◆ Aim of the task
Copy out the data word for word. The images are not part of the copy.

◆ Given data
|---|

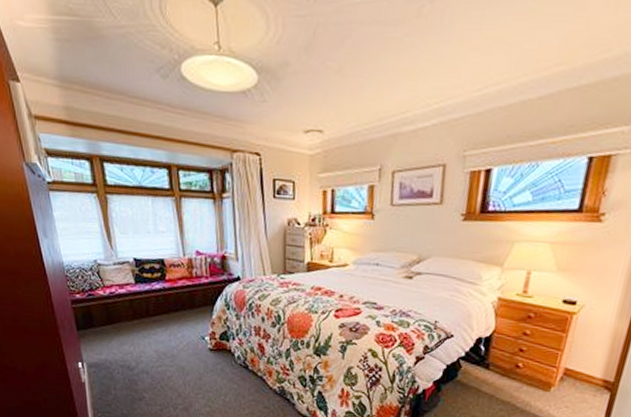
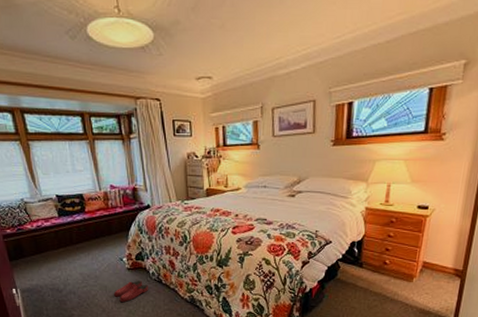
slippers: none [192,363,233,388] -> present [114,280,149,303]

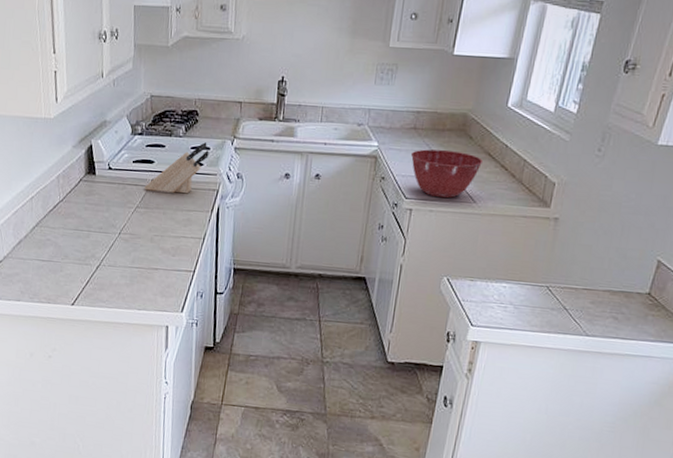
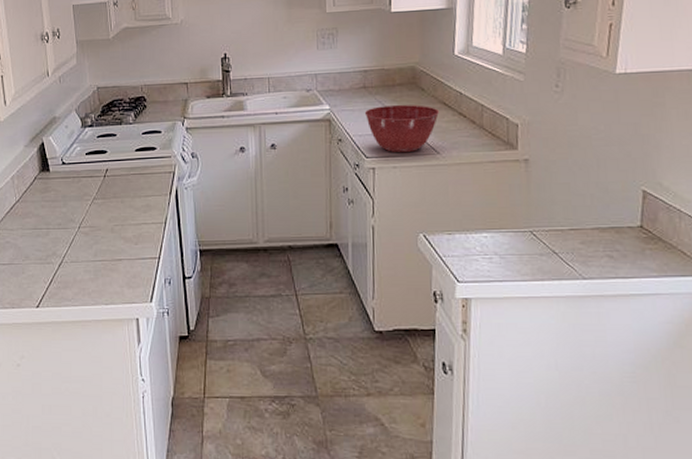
knife block: present [144,142,209,194] -> none [99,126,161,181]

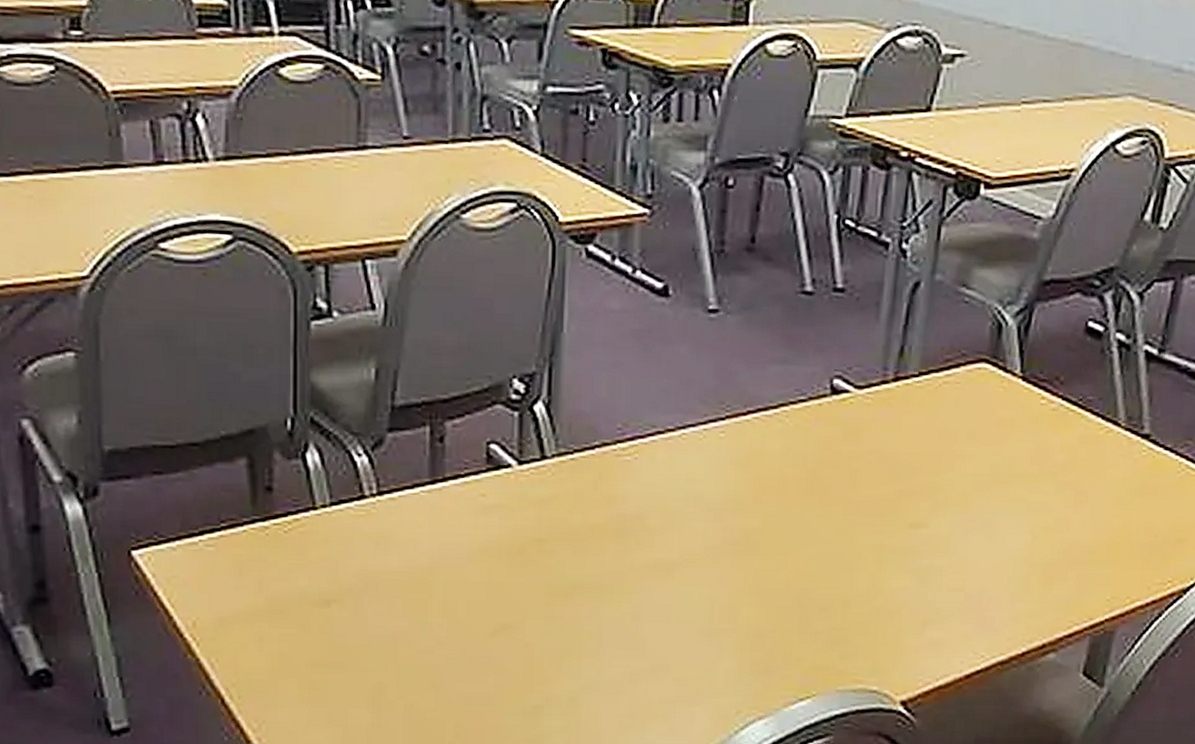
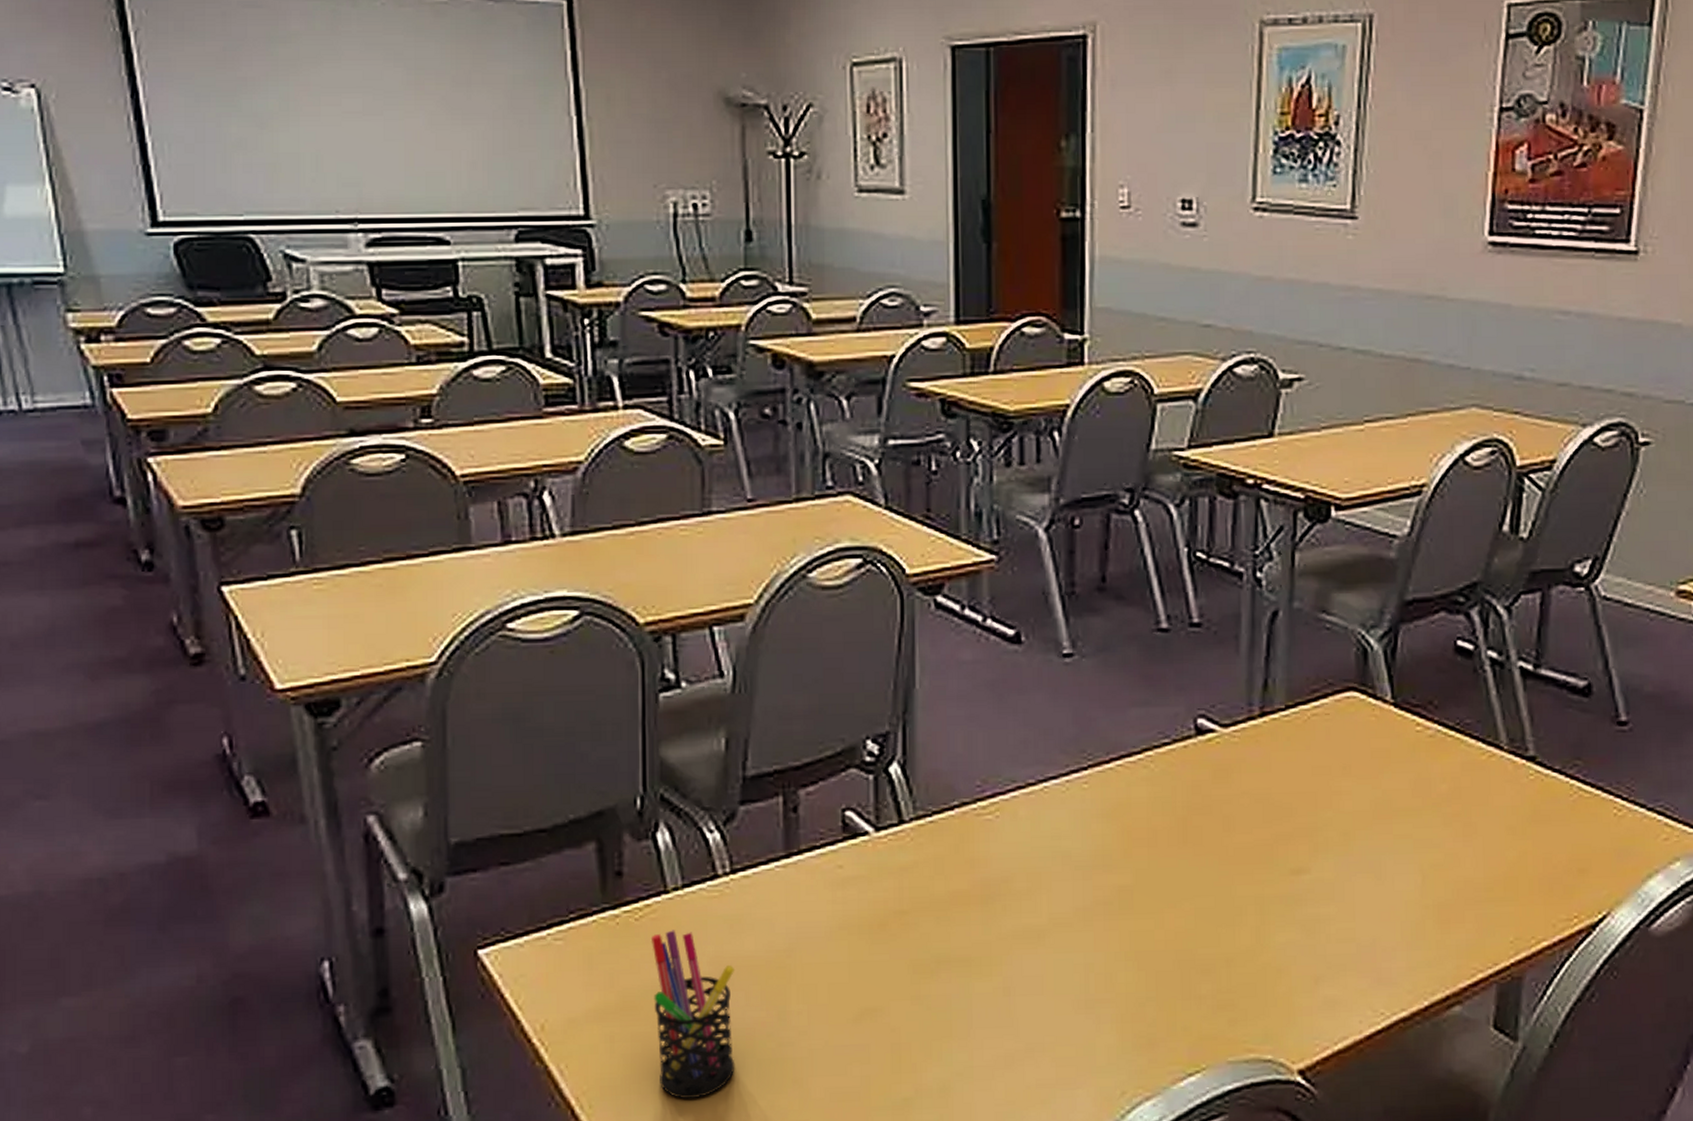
pen holder: none [299,543,380,696] -> present [650,930,735,1099]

|---|

◆ Completed exercise
slippers: none [192,363,233,388] -> present [114,280,149,303]

knife block: present [144,142,209,194] -> none [99,126,161,181]

pen holder: none [299,543,380,696] -> present [650,930,735,1099]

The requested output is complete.